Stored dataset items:
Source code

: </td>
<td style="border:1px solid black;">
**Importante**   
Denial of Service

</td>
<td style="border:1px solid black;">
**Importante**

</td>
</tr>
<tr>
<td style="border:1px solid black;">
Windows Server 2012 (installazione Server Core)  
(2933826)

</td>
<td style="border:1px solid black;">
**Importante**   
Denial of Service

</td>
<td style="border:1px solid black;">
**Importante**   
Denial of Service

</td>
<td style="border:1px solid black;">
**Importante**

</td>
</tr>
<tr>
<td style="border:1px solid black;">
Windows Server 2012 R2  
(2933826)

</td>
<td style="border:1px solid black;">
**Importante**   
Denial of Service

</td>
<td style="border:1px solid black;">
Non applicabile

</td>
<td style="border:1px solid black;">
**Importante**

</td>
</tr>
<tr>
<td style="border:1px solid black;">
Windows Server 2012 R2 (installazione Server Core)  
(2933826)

• [Task brief]: Count the lines of the listing that contain the string "Server". Reply with the number only.

• [Your solution]: 3